Chart analysis data:
%%
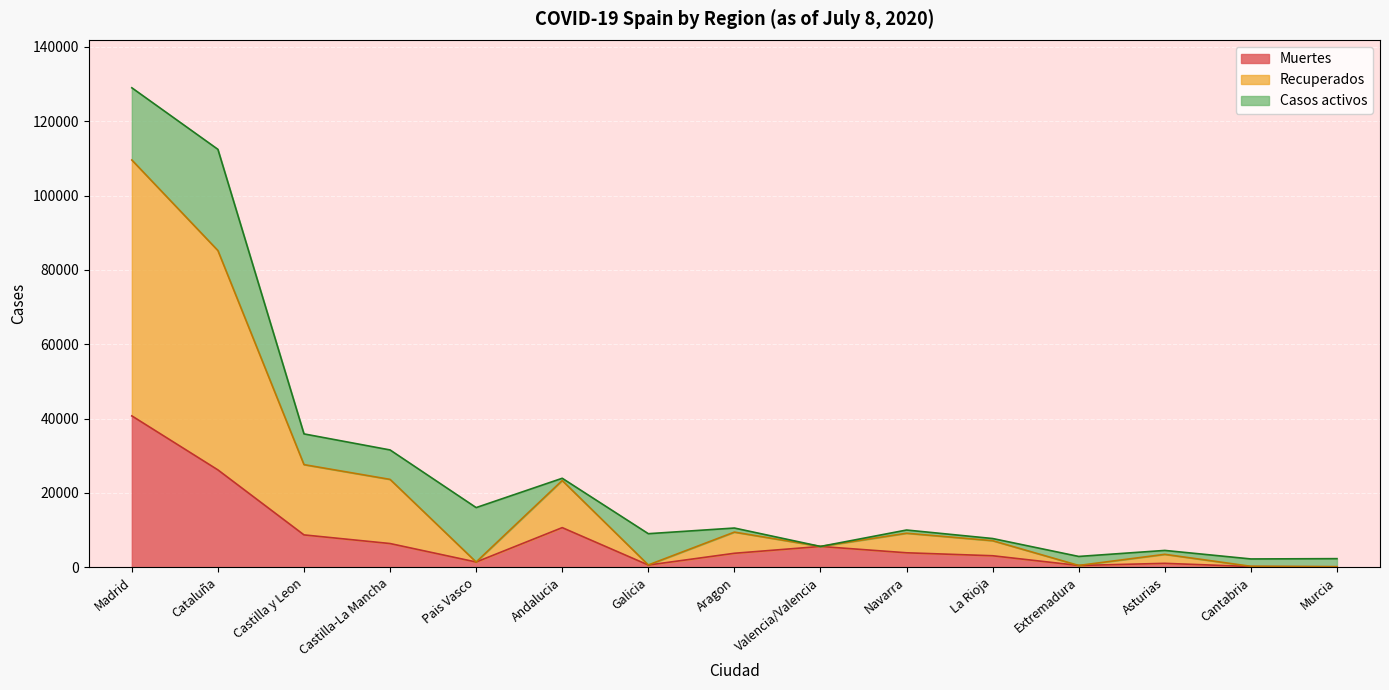

Between Valencia/Valencia and Extremadura, which is larger?

Valencia/Valencia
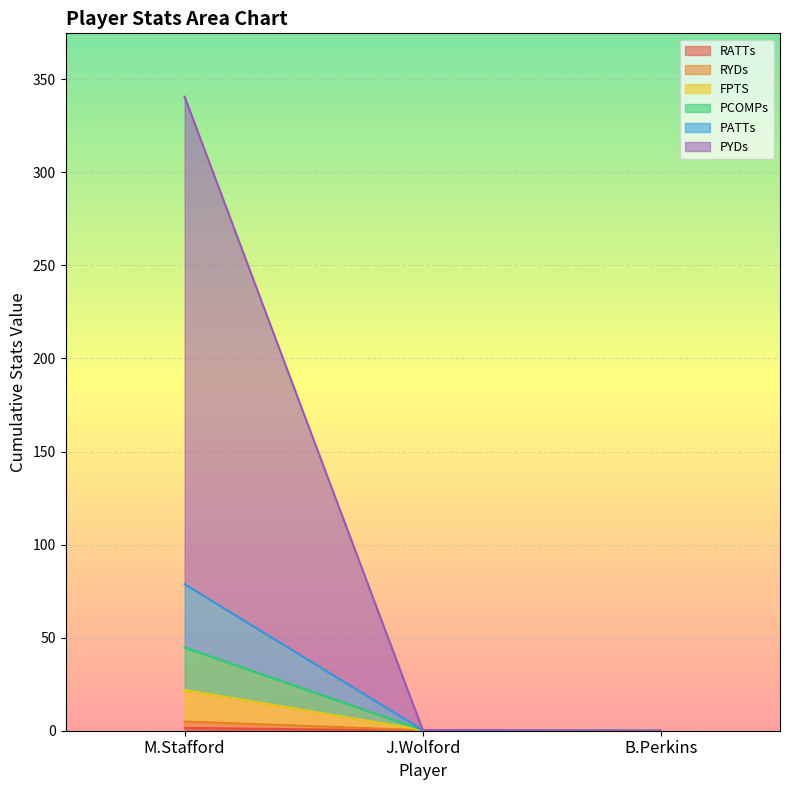

At which category is the sum across all series the highest?

M.Stafford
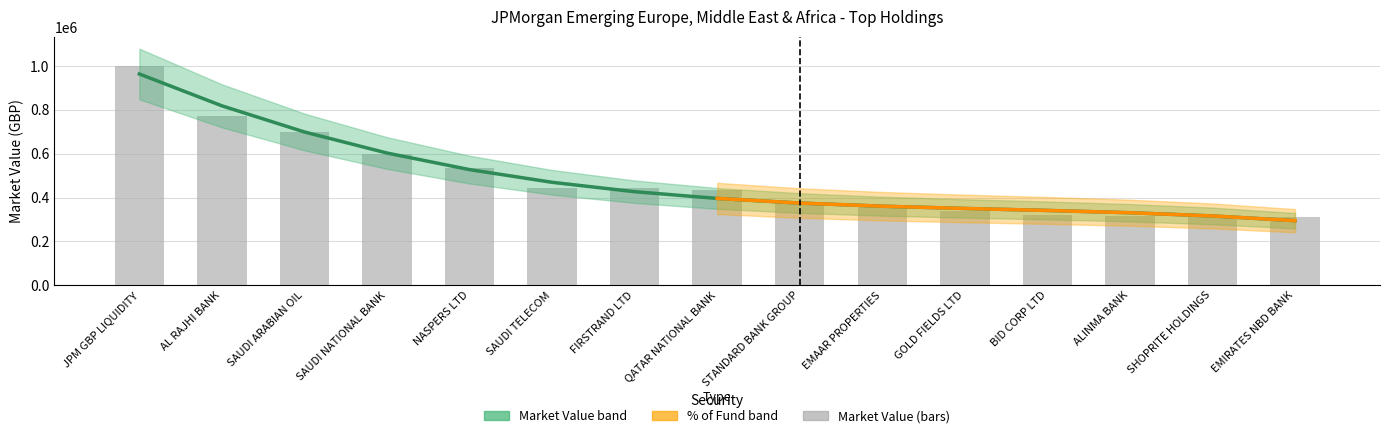

How many groups of bars are there?

15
%%
**What you will do:** Reproduce the text of every entry above verbatim, leaving out the pictures.

**Exercise output:**
Between Valencia/Valencia and Extremadura, which is larger?

Valencia/Valencia

At which category is the sum across all series the highest?

M.Stafford

How many groups of bars are there?

15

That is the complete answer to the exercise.